31 S.E.2d 37 | Ga. | 1944
The petition in this case alleged in substance that F. P. Pope is the administrator of the estate of Mattie Alice Pope Fargason; that at the time of her death Mrs. Fargason owned certain property now in the possession of Pope as administrator; that the petitioners' father married Mattie Alice Pope when the petitioners were nine and eleven years of age respectively; "that at the time of the marriage it was orally agreed between D. T. Fargason, petitioners' father, and Mattie Alice Pope (Fargason) that your petitioners would be taken by Mrs. Fargason and reared by her as her own children, and in consideration of this oral agreement they were married;" that the petitioners "lived with their father and Mrs. Fargason until their marriage," and frequently visited them after their marriage; "that petitioners are unable to say whether or not they were legally adopted by Mrs. Fargason, but believe that they were, because of the often-repeated declarations of Mrs. Fargason to petitioners and others that she had adopted petitioners as her children;" and that the defendant refuses to recognize them as having any interest in the estate of Mrs. Fargason. The prayers were for an accounting and injunction; and that the petitioners be decreed to be the children of the deceased, and entitled to all of her estate. Held:
1. A contract for adoption of a minor child made in consideration of marriage of the father of the child, is within the statute of frauds, and consummation of the marriage is not sufficient performance to take the contract without the statute. Code, § 20-401; Bradley v.

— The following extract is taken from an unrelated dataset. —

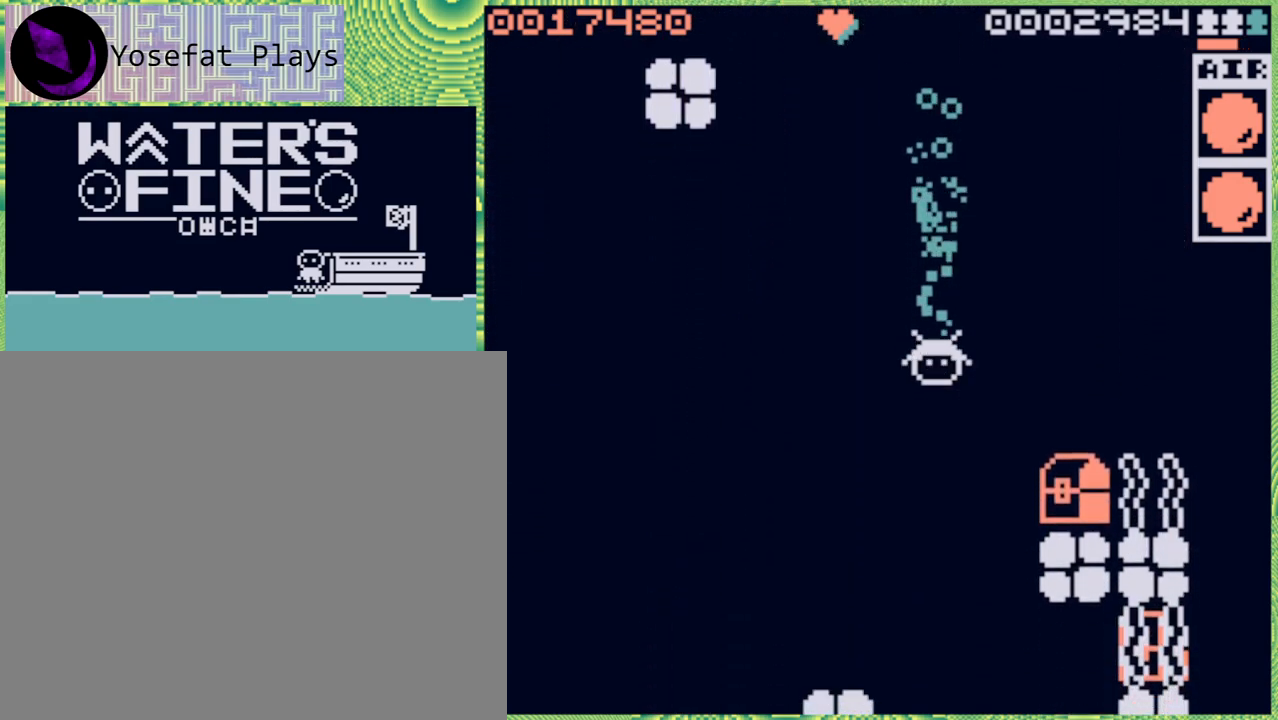
{"buttons": [], "left_stick": "right", "right_stick": "center", "events": [[33, "left_stick", "center"], [317, "left_stick", "right"]]}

Saddler,
2. While ordinarily surrender of custody and parental control of a child by the natural parent to the adopting parent, and subsequent performance of the oral adoption contract by services rendered by the child in this changed domestic status, by filial affection bestowed by the child, will be sufficient in a virtual adoption case to authorize recovery as for specific performance; this will not be so where the adopting parent is the stepmother, and it does not appear that the same situation would not have prevailed without regard to the adoption contract, and where it also appears that there was in fact no surrender of custody of the child. Hammond v. Hammond,
3. It was not error to sustain an oral motion, in the nature of a general demurrer, and dismiss the action.
Judgment affirmed. All the Justices concur.